通常のジェット燃料と同等の性能を発揮
SAFとはSustainable Aviation Fuel(持続可能な航空燃料)の略で、航空領域でのCO2排出量を削減し、カーボンニュートラルを達成する手段の1つとして注目されている。GE ホンダでは、このSAFを100%使用したHF120ターボファンエンジンの試験に成功したと、米国フロリダ州で開催されているビジネス航空ショー「ナショナル ビジネス アビエーション(NBAA)2022」で発表した。
SAFの利用は米国材料試験協会(ASTM)による認可制となっており、既存のジェット燃料へSAFを混合できる含有率の上限が定められている。現在の上限は50%となっているが、今回の試験により、今後の航空燃料の進化・普及を見据え、100%のSAFを使用できる可能性を確認することができた。
試験では、100% SAFをHF120で使用した場合のエンジン性能への影響を既存のジェット燃料と比較し評価した。SAFには、現在最も普及しているHEFA-SPK(動植物由来の油を水素化処理して合成される航空用燃料)を使用し、地上でのエンジン試験をGEの設備(米国オハイオ州ピーブルズ)にて数日間に渡り実施した。その結果、通常のジェット燃料を使用した場合と同等の性能が確認できた。

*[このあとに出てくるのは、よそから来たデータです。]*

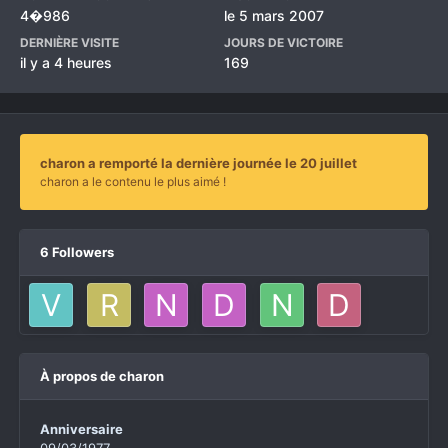
4�986
le 5 mars 2007
DERNIÈRE VISITE
JOURS DE VICTOIRE
il y a 4 heures
169
charon a remporté la dernière journée le 20 juillet
charon a le contenu le plus aimé !
6 Followers
À propos de charon
Anniversaire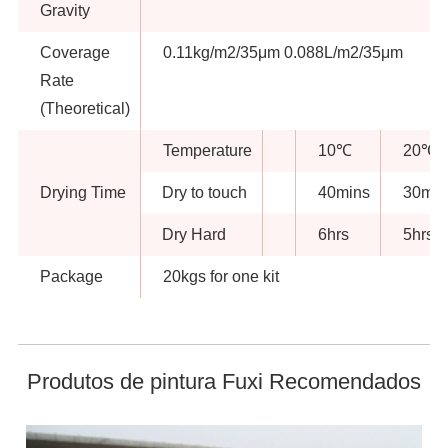
Gravity
Coverage
0.11kg/m2/35μm 0.088L/m2/35μm
Rate
(Theoretical)
Temperature
10℃
20℃
Drying Time
Dry to touch
40mins
30min
Dry Hard
6hrs
5hrs
Package
20kgs for one kit
Produtos de pintura Fuxi Recomendados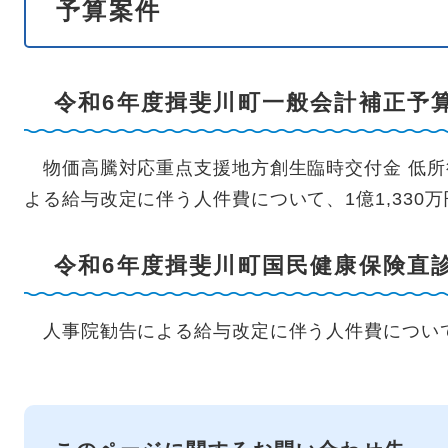
予算案件
令和6年度揖斐川町一般会計補正予
物価高騰対応重点支援地方創生臨時交付金 低所
よる給与改定に伴う人件費について、1億1,330
令和6年度揖斐川町国民健康保険直
人事院勧告による給与改定に伴う人件費について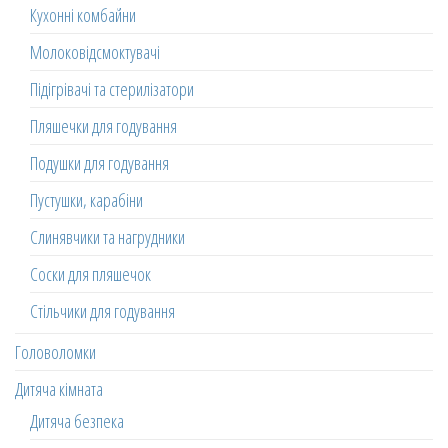
Кухонні комбайни
Молоковідсмоктувачі
Підігрівачі та стерилізатори
Пляшечки для годування
Подушки для годування
Пустушки, карабіни
Слинявчики та нагрудники
Соски для пляшечок
Стільчики для годування
Головоломки
Дитяча кімната
Дитяча безпека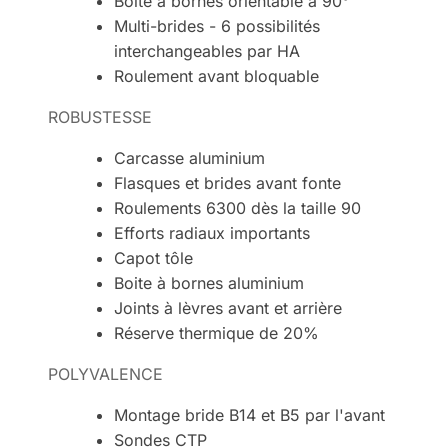
Boite à bornes orientable à 90°
Multi-brides - 6 possibilités
interchangeables par HA
Roulement avant bloquable
ROBUSTESSE
Carcasse aluminium
Flasques et brides avant fonte
Roulements 6300 dès la taille 90
Efforts radiaux importants
Capot tôle
Boite à bornes aluminium
Joints à lèvres avant et arrière
Réserve thermique de 20%
POLYVALENCE
Montage bride B14 et B5 par l'avant
Sondes CTP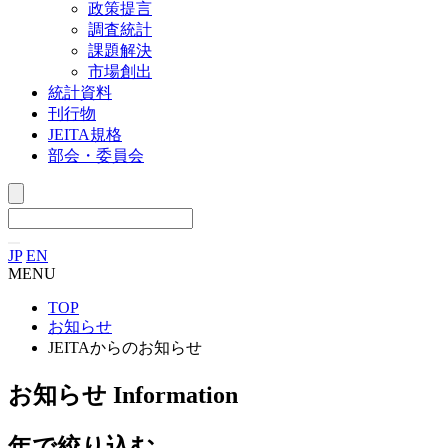
政策提言
調査統計
課題解決
市場創出
統計資料
刊行物
JEITA規格
部会・委員会
JP
EN
MENU
TOP
お知らせ
JEITAからのお知らせ
お知らせ
Information
年で絞り込む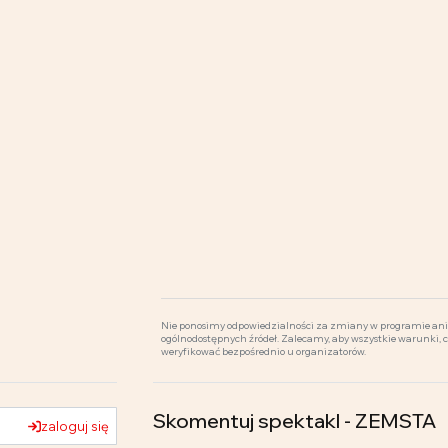
Nie ponosimy odpowiedzialności za zmiany w programie ani 
ogólnodostępnych źródeł. Zalecamy, aby wszystkie warunki, 
weryfikować bezpośrednio u organizatorów.
Skomentuj spektakl - ZEMSTA
zaloguj się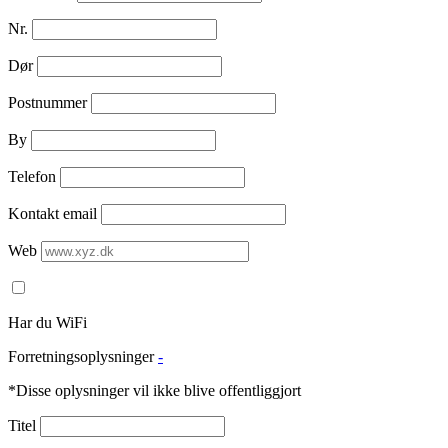
Nr.
Dør
Postnummer
By
Telefon
Kontakt email
Web
Har du WiFi
Forretningsoplysninger
-
*Disse oplysninger vil ikke blive offentliggjort
Titel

GEとホンダは、SAFの安全性を評価し規格化の支援を行う国際団体(FAA/OEM Review Panel)に加入しており、SAFの安全性と普及に向けて活動している。今後も両社で協力し、持続可能な社会に向けたCO2排出量の削減など技術を進化させ、業界をリードしていく。
ホンダ ジェットが「エリート II」にアップデート
今回の実験で使用された、HF120ターボファンエンジンを搭載する、ホンダ ジェットが最新型の「エリート II」にアップグレードされ、NBAA 2022で公開された。ホンダ ジェットは、ホンダの航空機事業子会社であるホンダ エアクラフト カンパニー(以下、HACI)が製造する小型ビジネスジェット機だ。
エリート IIでは、燃料タンクの拡張および最大離陸重量の増加により、航続距離を1547ノーティカルマイル(2865km)に延長(従来のホンダ ジェット エリートから+204km)し、より遠くの目的地へ移動することが可能になった。また、機体構造の改良においては着陸後の減速に使用するグランドスポイラーを主翼に初搭載し、着陸時の機体ハンドリングと安定性を向上している。
空の領域における新たな安全技術の取り組みとして、最新の自動化技術であるオートスロットル機能と緊急着陸装置を2023年末までに導入する。HACIはこれまで複数回に渡るアップグレードにおいて最新の安全機能をアビオニクス(電子機器)システムに搭載してきたが、この2つの自動化技術をエリート IIに導入することで、パイロットの負荷を軽減するとともに、機体運用の安全性をさらに向上させる。
エリート IIは機能美に着目し、究極のオーナーシップ体験と快適性を追求したモデルだ。外観デザインでは「ブラック エディション(特別色)」を新設定した。内装にはモダンなグレーを基調にした「スチール」と暖かみのあるベージュを基調にした「オニキス」の二つのデザインが加わり、また、機内通路の床材には従来のカーペットのほか、木目調のデザインを選択できるようになった。さらに、機内壁の遮音材を刷新し機内に流れ込む風切り音を抑える設計とするなど、ノイズ低減の工夫を施したことでキャビン全体の静粛性をさらに向上させている。